## START Given records

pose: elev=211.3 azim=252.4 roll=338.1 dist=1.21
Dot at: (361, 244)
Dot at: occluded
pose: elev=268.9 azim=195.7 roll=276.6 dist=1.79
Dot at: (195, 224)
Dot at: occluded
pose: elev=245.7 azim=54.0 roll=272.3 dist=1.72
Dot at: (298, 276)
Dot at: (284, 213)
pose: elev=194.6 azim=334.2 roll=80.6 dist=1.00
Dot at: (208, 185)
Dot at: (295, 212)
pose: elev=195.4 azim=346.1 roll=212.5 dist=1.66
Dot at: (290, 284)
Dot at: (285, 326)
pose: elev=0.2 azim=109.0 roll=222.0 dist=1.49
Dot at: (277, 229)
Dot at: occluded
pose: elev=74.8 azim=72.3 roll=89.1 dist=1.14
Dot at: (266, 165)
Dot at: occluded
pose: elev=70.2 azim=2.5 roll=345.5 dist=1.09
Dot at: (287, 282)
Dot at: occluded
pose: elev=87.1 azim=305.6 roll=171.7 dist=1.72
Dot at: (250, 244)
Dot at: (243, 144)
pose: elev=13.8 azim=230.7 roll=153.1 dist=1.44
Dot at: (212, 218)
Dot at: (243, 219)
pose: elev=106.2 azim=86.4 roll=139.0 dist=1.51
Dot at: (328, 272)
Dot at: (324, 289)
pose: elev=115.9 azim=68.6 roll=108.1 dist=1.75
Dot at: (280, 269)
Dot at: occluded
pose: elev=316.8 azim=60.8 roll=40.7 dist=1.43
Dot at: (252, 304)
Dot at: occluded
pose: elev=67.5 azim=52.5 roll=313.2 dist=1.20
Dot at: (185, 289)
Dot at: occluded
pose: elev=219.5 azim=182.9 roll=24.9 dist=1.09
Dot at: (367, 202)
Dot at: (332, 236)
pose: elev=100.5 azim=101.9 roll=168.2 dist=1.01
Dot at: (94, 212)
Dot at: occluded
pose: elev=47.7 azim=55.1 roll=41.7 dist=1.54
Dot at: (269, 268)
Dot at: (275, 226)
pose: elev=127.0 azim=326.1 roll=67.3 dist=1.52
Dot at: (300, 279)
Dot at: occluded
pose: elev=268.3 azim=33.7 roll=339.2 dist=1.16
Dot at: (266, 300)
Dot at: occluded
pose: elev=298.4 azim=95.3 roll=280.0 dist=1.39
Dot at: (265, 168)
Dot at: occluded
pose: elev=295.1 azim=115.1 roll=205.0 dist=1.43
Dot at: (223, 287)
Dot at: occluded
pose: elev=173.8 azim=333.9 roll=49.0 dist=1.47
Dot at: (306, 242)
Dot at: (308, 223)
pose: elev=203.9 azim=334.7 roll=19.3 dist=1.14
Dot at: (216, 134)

## END Given records

Rewrite every line of the rows above as a Markdown table with two columns, No. and Line, giving each line its number and skipping blank lines.

**Expected answer:**
| No. | Line |
|---|---|
| 1 | pose: elev=211.3 azim=252.4 roll=338.1 dist=1.21 |
| 2 | Dot at: (361, 244) |
| 3 | Dot at: occluded |
| 4 | pose: elev=268.9 azim=195.7 roll=276.6 dist=1.79 |
| 5 | Dot at: (195, 224) |
| 6 | Dot at: occluded |
| 7 | pose: elev=245.7 azim=54.0 roll=272.3 dist=1.72 |
| 8 | Dot at: (298, 276) |
| 9 | Dot at: (284, 213) |
| 10 | pose: elev=194.6 azim=334.2 roll=80.6 dist=1.00 |
| 11 | Dot at: (208, 185) |
| 12 | Dot at: (295, 212) |
| 13 | pose: elev=195.4 azim=346.1 roll=212.5 dist=1.66 |
| 14 | Dot at: (290, 284) |
| 15 | Dot at: (285, 326) |
| 16 | pose: elev=0.2 azim=109.0 roll=222.0 dist=1.49 |
| 17 | Dot at: (277, 229) |
| 18 | Dot at: occluded |
| 19 | pose: elev=74.8 azim=72.3 roll=89.1 dist=1.14 |
| 20 | Dot at: (266, 165) |
| 21 | Dot at: occluded |
| 22 | pose: elev=70.2 azim=2.5 roll=345.5 dist=1.09 |
| 23 | Dot at: (287, 282) |
| 24 | Dot at: occluded |
| 25 | pose: elev=87.1 azim=305.6 roll=171.7 dist=1.72 |
| 26 | Dot at: (250, 244) |
| 27 | Dot at: (243, 144) |
| 28 | pose: elev=13.8 azim=230.7 roll=153.1 dist=1.44 |
| 29 | Dot at: (212, 218) |
| 30 | Dot at: (243, 219) |
| 31 | pose: elev=106.2 azim=86.4 roll=139.0 dist=1.51 |
| 32 | Dot at: (328, 272) |
| 33 | Dot at: (324, 289) |
| 34 | pose: elev=115.9 azim=68.6 roll=108.1 dist=1.75 |
| 35 | Dot at: (280, 269) |
| 36 | Dot at: occluded |
| 37 | pose: elev=316.8 azim=60.8 roll=40.7 dist=1.43 |
| 38 | Dot at: (252, 304) |
| 39 | Dot at: occluded |
| 40 | pose: elev=67.5 azim=52.5 roll=313.2 dist=1.20 |
| 41 | Dot at: (185, 289) |
| 42 | Dot at: occluded |
| 43 | pose: elev=219.5 azim=182.9 roll=24.9 dist=1.09 |
| 44 | Dot at: (367, 202) |
| 45 | Dot at: (332, 236) |
| 46 | pose: elev=100.5 azim=101.9 roll=168.2 dist=1.01 |
| 47 | Dot at: (94, 212) |
| 48 | Dot at: occluded |
| 49 | pose: elev=47.7 azim=55.1 roll=41.7 dist=1.54 |
| 50 | Dot at: (269, 268) |
| 51 | Dot at: (275, 226) |
| 52 | pose: elev=127.0 azim=326.1 roll=67.3 dist=1.52 |
| 53 | Dot at: (300, 279) |
| 54 | Dot at: occluded |
| 55 | pose: elev=268.3 azim=33.7 roll=339.2 dist=1.16 |
| 56 | Dot at: (266, 300) |
| 57 | Dot at: occluded |
| 58 | pose: elev=298.4 azim=95.3 roll=280.0 dist=1.39 |
| 59 | Dot at: (265, 168) |
| 60 | Dot at: occluded |
| 61 | pose: elev=295.1 azim=115.1 roll=205.0 dist=1.43 |
| 62 | Dot at: (223, 287) |
| 63 | Dot at: occluded |
| 64 | pose: elev=173.8 azim=333.9 roll=49.0 dist=1.47 |
| 65 | Dot at: (306, 242) |
| 66 | Dot at: (308, 223) |
| 67 | pose: elev=203.9 azim=334.7 roll=19.3 dist=1.14 |
| 68 | Dot at: (216, 134) |